The first chapter studies repeated contests with private information. In these contests, weak contestants prefer to appear strong while strong contestants prefer to appear weak. In contrast to a single contest, this leads to an equilibrium where effort is not strictly monotonic in ability and allows for a less able contestant to win against a contestant of higher ability. While the aggregate payoffs of contestants are higher per contest than in the single contest benchmark, aggregate output per contest is lower. Depending on the economic setting, the presence of private information can lead to productive or allocational inefficiencies.
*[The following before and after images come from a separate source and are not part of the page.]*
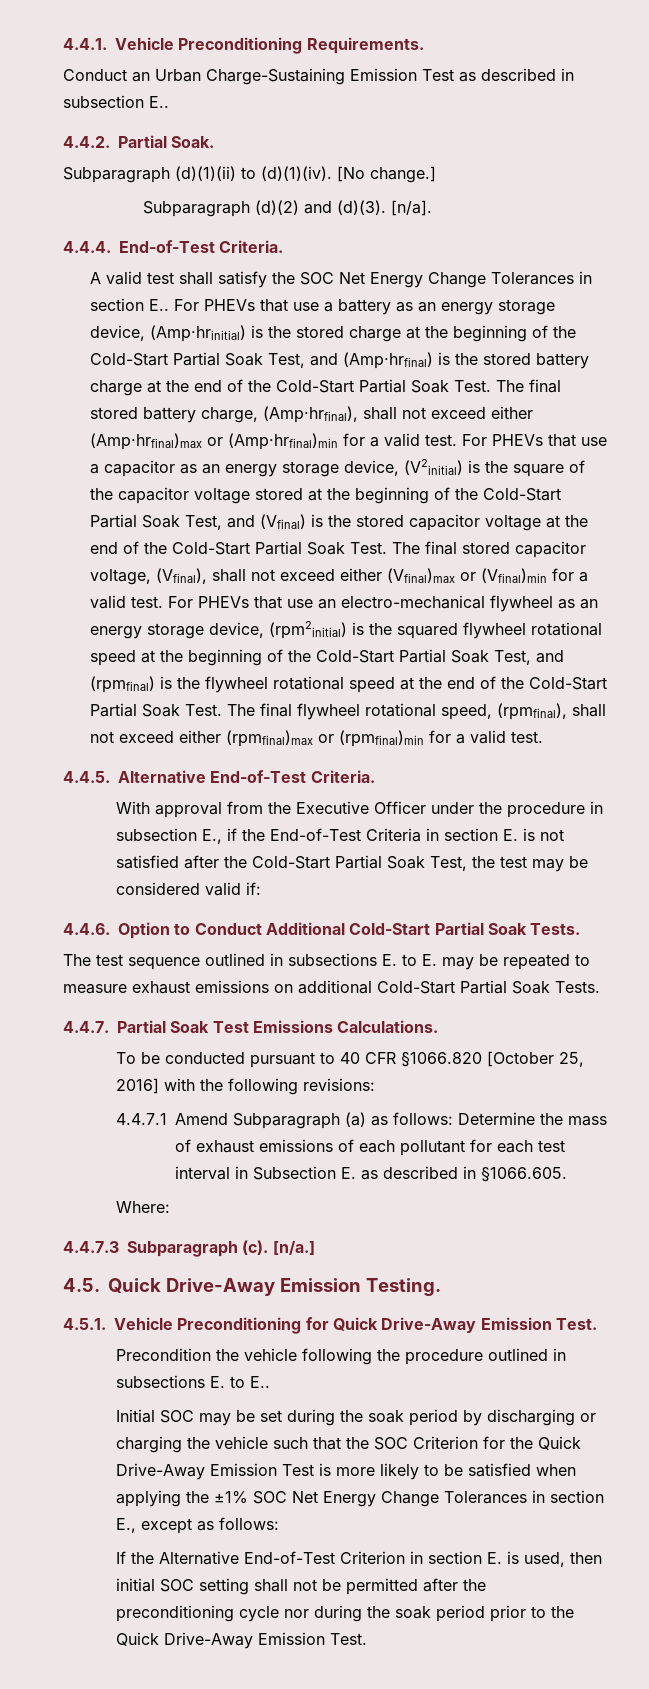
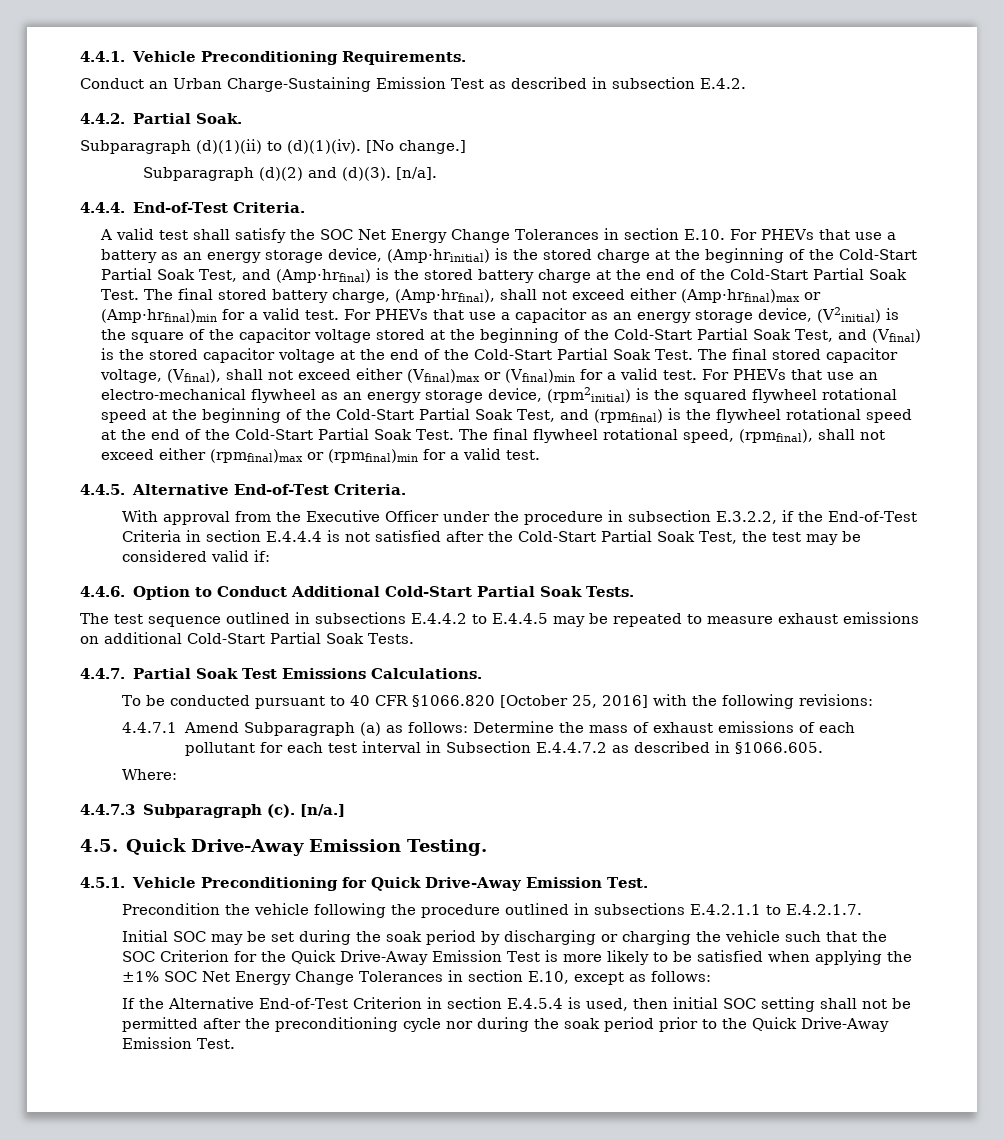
[149,96,169,108] E.. -> [699,78,746,89] E.4.2.
[148,299,169,311] E.. -> [684,229,726,240] E.10.
[202,829,223,844] E., -> [716,511,778,524] E.3.2.2,
[503,829,519,841] E. -> [266,531,323,542] E.4.4.4
[382,954,437,966] E. to E. -> [411,613,548,624] E.4.4.2 to E.4.4.5
[341,1167,357,1179] E. -> [535,742,607,753] E.4.4.7.2
[210,1376,271,1388] E. to E.. -> [690,904,863,915] E.4.2.1.1 to E.4.2.1.7.
[116,1518,137,1533] E., -> [528,971,570,984] E.10,
[487,1552,503,1564] E. -> [507,998,564,1009] E.4.5.4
In the second chapter we study a binary choice model where an agent makes a decision that is informed by his beliefs after observing a public signal. This model generalizes to a wide range of economic environments which require econometricians to estimate the beliefs of agents. With minimal structure imposed on the agent's utility function, we characterize the structure of information needed to identify the beliefs of the agent after observing both signals and decisions. We find that the information must be sufficiently convincing and dense for the agent's beliefs to be point identified. When the full range of information is relaxed, we show how the agents beliefs can be partially identified. Additionally, we explicitly show how the econometrician can construct the sharpest boundaries around the agents beliefs, as she observes signals and decisions.

In the third chapter we propose a simple model of agglomeration of some particles (or agents) when there is no growth in the number of agents. In many periods, countably many agents move freely (randomly) along a line until they encounter other agents, in which case they form a community and stop moving. We show that as time goes to infinity, the distribution of sizes of communities is exponential. When agents can also detach (leave) a community, we show that when the probability of leaving a community decreases sufficiently fast with the community size, there is no steady-state distribution of community sizes: as time goes to infinity, community sizes tend to infinity.